PROBLEM DESCRIPTION:
From the listing below, copy each line where "railway" occurs.
Segment Start: SOURCE MATERIAL
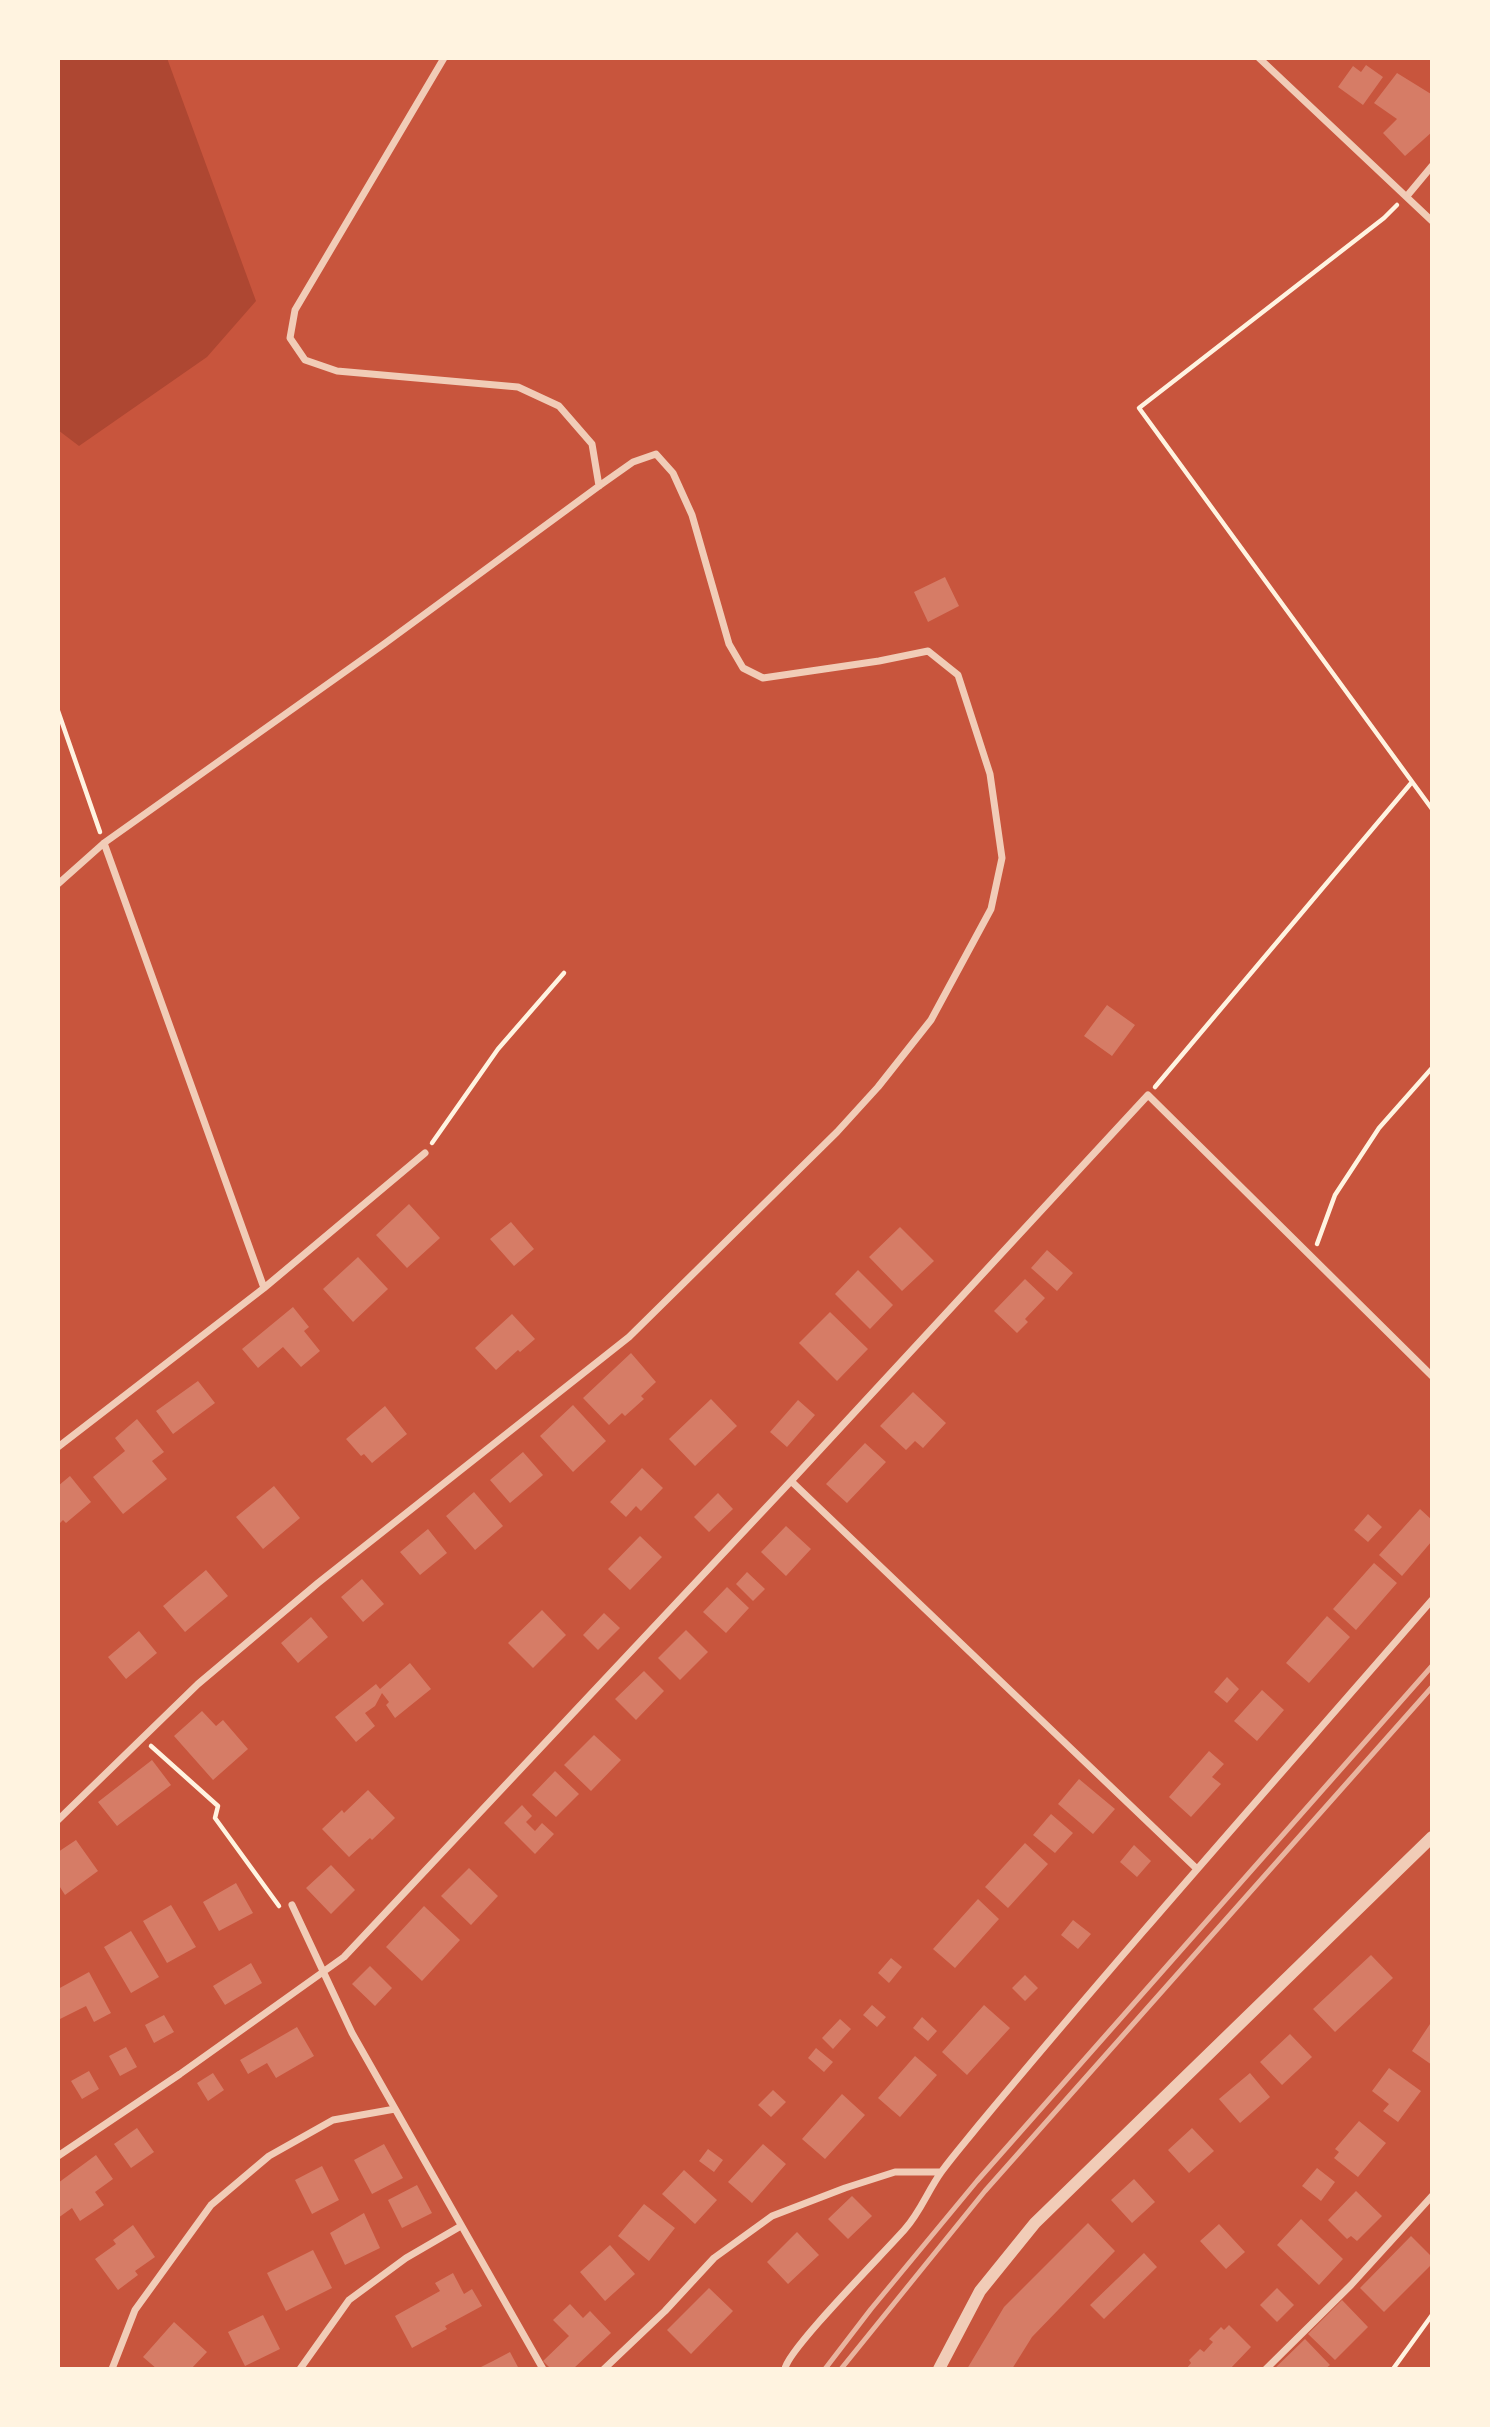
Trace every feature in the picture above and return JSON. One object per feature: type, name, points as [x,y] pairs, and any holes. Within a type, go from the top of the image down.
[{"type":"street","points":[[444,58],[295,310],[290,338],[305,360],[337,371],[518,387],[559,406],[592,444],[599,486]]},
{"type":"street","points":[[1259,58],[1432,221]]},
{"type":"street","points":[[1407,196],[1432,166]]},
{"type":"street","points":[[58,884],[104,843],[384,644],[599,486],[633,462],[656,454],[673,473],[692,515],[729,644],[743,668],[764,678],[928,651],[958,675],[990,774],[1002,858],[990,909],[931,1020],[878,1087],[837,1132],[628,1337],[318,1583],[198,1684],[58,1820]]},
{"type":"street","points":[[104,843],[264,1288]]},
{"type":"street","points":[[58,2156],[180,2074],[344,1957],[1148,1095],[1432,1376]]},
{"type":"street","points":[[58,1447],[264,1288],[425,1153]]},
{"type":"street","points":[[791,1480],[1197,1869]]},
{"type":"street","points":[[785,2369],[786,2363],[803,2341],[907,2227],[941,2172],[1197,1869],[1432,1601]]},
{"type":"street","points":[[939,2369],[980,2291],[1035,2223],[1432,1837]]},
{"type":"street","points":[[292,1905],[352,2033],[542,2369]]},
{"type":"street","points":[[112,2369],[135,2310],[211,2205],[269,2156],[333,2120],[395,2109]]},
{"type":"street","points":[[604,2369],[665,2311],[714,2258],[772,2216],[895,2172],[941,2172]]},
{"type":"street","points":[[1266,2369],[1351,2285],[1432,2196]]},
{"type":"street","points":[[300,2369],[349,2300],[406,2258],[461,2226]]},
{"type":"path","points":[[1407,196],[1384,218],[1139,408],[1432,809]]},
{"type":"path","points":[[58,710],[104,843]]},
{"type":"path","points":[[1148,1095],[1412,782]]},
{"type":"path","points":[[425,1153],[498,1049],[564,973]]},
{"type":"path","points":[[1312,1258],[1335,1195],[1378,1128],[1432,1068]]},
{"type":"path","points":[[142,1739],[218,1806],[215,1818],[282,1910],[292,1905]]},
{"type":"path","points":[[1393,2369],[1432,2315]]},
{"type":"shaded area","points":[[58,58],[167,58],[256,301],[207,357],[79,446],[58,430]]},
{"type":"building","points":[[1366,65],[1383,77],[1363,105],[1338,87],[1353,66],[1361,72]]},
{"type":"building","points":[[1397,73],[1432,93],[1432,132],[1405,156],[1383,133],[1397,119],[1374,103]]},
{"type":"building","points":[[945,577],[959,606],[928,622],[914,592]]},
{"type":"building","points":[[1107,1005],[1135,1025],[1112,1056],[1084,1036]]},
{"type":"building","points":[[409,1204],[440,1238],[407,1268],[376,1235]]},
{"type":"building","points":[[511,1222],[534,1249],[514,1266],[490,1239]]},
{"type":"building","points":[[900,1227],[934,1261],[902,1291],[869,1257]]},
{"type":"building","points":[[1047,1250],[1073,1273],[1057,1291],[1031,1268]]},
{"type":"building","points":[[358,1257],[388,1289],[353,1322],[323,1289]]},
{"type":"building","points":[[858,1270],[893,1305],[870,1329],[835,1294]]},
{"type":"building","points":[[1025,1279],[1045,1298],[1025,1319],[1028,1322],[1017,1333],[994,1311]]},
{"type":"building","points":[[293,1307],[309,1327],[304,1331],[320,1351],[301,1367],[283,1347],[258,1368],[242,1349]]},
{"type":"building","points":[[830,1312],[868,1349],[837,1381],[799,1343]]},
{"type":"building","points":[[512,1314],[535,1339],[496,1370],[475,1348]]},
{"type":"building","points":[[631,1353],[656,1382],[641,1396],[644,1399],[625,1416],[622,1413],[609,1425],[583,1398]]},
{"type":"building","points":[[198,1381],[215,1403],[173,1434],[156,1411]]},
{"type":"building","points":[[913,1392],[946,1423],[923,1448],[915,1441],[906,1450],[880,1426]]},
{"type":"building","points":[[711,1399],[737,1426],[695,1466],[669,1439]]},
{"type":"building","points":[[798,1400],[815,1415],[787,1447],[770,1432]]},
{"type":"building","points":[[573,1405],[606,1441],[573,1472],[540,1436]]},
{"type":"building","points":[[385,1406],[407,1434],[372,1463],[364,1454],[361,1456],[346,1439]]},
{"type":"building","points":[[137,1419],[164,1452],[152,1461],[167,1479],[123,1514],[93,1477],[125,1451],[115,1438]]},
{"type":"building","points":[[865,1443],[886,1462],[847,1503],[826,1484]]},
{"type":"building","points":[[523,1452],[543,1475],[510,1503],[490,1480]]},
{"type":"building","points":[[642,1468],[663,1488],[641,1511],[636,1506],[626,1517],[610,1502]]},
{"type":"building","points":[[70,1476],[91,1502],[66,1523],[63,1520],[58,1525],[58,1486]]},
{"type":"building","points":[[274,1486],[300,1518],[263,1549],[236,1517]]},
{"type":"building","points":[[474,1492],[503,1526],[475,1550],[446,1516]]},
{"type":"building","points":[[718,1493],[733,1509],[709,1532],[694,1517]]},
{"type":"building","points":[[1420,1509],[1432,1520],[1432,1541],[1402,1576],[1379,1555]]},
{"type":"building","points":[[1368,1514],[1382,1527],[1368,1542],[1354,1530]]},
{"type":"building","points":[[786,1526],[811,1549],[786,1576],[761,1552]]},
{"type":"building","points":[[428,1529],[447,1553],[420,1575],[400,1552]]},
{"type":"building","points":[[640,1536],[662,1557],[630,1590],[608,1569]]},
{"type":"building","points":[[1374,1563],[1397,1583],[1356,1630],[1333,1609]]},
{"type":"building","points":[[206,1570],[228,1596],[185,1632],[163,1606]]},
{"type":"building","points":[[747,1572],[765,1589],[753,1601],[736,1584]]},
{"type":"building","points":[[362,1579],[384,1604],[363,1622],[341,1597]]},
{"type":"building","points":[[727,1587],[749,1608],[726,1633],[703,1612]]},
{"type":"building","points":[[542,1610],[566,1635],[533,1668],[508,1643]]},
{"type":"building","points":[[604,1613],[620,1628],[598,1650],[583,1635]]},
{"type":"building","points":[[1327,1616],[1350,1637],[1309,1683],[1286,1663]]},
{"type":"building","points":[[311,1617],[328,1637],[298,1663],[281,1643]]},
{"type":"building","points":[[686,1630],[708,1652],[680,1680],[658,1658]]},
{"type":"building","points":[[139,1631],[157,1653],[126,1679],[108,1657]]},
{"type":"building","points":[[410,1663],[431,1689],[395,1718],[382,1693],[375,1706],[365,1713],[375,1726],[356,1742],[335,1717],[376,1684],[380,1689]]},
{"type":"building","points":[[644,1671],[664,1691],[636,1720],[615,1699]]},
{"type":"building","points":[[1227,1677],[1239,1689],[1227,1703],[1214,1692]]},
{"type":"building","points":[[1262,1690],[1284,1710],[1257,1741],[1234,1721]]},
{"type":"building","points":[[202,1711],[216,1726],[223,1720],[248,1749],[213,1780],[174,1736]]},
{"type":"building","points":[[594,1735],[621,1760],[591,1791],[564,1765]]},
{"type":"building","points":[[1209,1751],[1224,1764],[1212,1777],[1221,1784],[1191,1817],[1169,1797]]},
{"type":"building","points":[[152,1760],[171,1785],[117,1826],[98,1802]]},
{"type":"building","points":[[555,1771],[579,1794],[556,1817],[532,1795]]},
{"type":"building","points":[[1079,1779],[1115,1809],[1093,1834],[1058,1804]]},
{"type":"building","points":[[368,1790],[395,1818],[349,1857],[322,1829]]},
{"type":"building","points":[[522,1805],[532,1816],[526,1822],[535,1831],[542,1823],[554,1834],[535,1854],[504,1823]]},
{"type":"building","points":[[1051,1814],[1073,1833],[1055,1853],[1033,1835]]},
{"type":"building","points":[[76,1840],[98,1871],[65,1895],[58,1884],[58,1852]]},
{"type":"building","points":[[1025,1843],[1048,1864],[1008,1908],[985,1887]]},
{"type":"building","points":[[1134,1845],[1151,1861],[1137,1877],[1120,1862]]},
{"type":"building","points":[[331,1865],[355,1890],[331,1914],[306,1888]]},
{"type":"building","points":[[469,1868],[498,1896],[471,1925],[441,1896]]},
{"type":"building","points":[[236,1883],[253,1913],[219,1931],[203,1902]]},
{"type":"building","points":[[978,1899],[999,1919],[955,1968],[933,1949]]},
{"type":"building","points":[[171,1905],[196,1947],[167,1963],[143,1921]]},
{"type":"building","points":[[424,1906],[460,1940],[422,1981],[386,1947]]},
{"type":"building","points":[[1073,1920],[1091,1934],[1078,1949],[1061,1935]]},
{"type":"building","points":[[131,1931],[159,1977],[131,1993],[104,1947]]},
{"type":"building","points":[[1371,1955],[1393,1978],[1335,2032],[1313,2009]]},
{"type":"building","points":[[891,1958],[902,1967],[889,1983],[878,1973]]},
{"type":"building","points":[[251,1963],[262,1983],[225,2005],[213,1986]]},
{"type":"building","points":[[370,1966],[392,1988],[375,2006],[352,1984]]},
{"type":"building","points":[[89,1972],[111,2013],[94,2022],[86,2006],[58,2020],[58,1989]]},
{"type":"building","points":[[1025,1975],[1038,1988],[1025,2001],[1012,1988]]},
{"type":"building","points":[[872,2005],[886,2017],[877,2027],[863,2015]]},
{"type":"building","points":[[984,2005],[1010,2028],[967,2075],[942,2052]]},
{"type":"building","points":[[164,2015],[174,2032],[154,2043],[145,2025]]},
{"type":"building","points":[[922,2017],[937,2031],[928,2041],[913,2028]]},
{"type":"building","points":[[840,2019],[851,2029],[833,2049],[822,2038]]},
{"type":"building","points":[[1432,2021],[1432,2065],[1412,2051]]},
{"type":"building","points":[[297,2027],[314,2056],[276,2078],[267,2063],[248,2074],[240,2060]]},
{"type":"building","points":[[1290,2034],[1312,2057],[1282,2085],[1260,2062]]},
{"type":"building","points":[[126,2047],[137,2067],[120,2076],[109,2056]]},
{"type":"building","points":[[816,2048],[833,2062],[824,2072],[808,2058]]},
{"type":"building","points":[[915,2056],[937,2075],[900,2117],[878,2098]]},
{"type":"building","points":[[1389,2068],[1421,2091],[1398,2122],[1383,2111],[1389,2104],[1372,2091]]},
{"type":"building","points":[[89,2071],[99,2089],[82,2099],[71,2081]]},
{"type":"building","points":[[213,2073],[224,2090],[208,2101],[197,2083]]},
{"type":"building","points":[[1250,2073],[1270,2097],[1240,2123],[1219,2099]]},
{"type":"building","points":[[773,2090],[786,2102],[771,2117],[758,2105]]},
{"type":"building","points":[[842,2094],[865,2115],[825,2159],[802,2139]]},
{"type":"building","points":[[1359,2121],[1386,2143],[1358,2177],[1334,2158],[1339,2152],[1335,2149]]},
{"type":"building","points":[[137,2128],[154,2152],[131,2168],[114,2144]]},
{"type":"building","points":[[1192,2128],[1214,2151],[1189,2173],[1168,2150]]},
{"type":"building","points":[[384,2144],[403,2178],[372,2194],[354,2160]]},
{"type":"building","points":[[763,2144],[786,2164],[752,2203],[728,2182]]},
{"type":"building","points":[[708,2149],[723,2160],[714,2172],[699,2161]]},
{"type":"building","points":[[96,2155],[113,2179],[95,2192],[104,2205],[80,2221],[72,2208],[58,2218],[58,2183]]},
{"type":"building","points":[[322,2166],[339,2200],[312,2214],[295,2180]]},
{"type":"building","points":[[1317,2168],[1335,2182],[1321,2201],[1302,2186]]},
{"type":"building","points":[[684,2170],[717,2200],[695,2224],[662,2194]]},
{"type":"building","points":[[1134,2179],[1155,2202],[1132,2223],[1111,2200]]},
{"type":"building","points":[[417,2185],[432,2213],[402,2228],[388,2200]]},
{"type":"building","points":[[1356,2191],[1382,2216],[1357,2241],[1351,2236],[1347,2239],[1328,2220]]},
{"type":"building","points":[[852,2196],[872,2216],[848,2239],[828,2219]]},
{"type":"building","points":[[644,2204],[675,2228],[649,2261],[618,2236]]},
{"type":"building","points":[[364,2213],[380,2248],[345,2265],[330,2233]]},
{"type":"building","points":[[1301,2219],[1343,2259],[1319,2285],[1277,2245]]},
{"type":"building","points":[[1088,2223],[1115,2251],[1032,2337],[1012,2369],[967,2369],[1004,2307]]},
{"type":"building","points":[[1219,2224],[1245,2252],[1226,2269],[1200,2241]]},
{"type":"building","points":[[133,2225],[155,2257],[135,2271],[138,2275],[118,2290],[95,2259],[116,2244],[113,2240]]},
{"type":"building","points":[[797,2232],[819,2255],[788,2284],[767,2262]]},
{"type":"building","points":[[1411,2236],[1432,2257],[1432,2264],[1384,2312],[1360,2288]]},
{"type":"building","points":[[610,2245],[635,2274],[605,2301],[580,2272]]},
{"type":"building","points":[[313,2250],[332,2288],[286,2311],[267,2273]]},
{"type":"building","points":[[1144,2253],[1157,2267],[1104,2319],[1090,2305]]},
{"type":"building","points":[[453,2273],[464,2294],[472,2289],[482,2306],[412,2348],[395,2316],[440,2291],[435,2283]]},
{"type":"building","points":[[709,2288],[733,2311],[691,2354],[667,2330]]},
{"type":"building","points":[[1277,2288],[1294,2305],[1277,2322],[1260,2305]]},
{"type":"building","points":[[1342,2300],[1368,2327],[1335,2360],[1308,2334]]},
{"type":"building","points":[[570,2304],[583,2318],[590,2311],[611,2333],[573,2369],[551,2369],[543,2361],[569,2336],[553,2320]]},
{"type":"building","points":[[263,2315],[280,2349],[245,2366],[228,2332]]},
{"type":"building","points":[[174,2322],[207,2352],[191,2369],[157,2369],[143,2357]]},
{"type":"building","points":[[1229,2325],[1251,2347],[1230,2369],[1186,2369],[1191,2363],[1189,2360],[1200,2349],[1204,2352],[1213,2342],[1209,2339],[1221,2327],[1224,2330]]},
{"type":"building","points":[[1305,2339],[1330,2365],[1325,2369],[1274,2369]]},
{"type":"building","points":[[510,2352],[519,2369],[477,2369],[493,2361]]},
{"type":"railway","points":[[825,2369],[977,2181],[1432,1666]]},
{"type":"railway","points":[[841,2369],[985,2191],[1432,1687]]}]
Segment End: SOURCE MATERIAL
YOUR RESPONSE:
{"type":"railway","points":[[825,2369],[977,2181],[1432,1666]]},
{"type":"railway","points":[[841,2369],[985,2191],[1432,1687]]}]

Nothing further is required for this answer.